Leaders of the nation’s two largest systems of higher education encourage faculty, staff, and private partners of their institutions to assist with beta testing for the project.
“In today’s climate of ongoing technological advancement, it is imperative that the nation’s colleges and universities collaborate to deliver sophisticated learning environments that help maximize success for our students,” said SUNY Interim Provost and Executive Vice Chancellor Elizabeth L. Bringsjord. “FLEXspace represents cutting-edge innovation in classroom design, and SUNY is proud to play a lead role in getting this exciting initiative off the ground.”
“FLEXspace is an innovative solution that will benefit colleges and universities world-wide once it has the necessary content behind it,” said CSU Executive Vice Chancellor and Chief Academic Officer Ephraim P. Smith. “By providing unprecedented access to best practices in a user-friendly, easily-searchable online format, FLEXspace will save time and money while ensuring efficiency and effectiveness.”
FLEXspace is featured as the cover story in this month’s Campus Technology Magazine, which provides in-depth coverage of technology advancements and new uses in higher education across the globe.
To participate in beta testing, faculty members as well as facilities personnel and Audio/Visual (AV) integrators are asked to visit www.suny.edu/flexspace to request an account. Participants will upload comments and images that detail their experiences with building or renovating classroom space in an effort to build the site’s content so that it can reach the peer review stage, and ultimately be ready for widespread use.
“The FLEXspace project promises to provide faculty and administrators with examples of the best modern learning spaces, guidance that can be used to help plan renovations and new classroom and other learning environments,” said Peter Knuepfer, president of the SUNY University Faculty Senate. “As faculty continue to develop and refine methods for delivery of the curriculum, contributing to this repository will offer some of the best practices from our systems, and ultimately from around the globe.”
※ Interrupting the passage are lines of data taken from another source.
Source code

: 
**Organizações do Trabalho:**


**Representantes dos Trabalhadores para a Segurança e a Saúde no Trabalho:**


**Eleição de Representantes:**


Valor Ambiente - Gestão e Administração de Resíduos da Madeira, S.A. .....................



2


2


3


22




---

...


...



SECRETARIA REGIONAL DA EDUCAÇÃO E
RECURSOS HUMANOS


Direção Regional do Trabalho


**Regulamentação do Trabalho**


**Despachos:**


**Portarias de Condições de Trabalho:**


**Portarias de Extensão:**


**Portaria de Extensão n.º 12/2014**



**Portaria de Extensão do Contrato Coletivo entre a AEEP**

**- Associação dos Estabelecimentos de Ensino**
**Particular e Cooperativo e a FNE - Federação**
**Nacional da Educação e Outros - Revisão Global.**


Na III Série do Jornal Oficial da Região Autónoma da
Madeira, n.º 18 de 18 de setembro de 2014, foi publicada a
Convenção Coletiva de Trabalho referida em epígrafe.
“When a new learning space is designed or renovated, it can be challenging to balance the needs of teaching faculty, budgets, technology and space location, among other characteristics,” said Lisa Stephens, project lead and senior strategist for academic innovation at SUNY. “As soon as we presented the idea to bring these multiple points of view into a single shared repository at the Consortium of College and University Media Centers (CCUMC) conference last year, we knew we had a ‘tiger by the tail’ because so many people from institutions across the country immediately expressed interest in joining the start-up effort.”
The concept was first conceived by the SUNY Faculty Advisory Council on Teaching and Technology in 2011. In the years since, FLEXspace has been jointly developed by a group of representatives from SUNY, CSU, Cornell University, the Consortium of College and University Media Centers (CCUMC), Society for College and University Planning (SCUP), Foothill-DeAnza Community College District, Multimedia Educational Resource for Learning and Online Teaching (MERLOT), and EDUCAUSE, in partnership with Artstor, a nonprofit organization that provides Shared Shelf software for managing and distributing digital content.
The group has collaborated with higher education administrators and faculty, architects, space planners, and private interest groups to develop a portal that could gather and report data to describe learning spaces from the perspective of faculty, facilities support personnel, and instructional technology integrators.
FLEXspace is envisioned to be a free, non-commercial service to institutions of higher education and their partners, supported by a sponsorship funding model.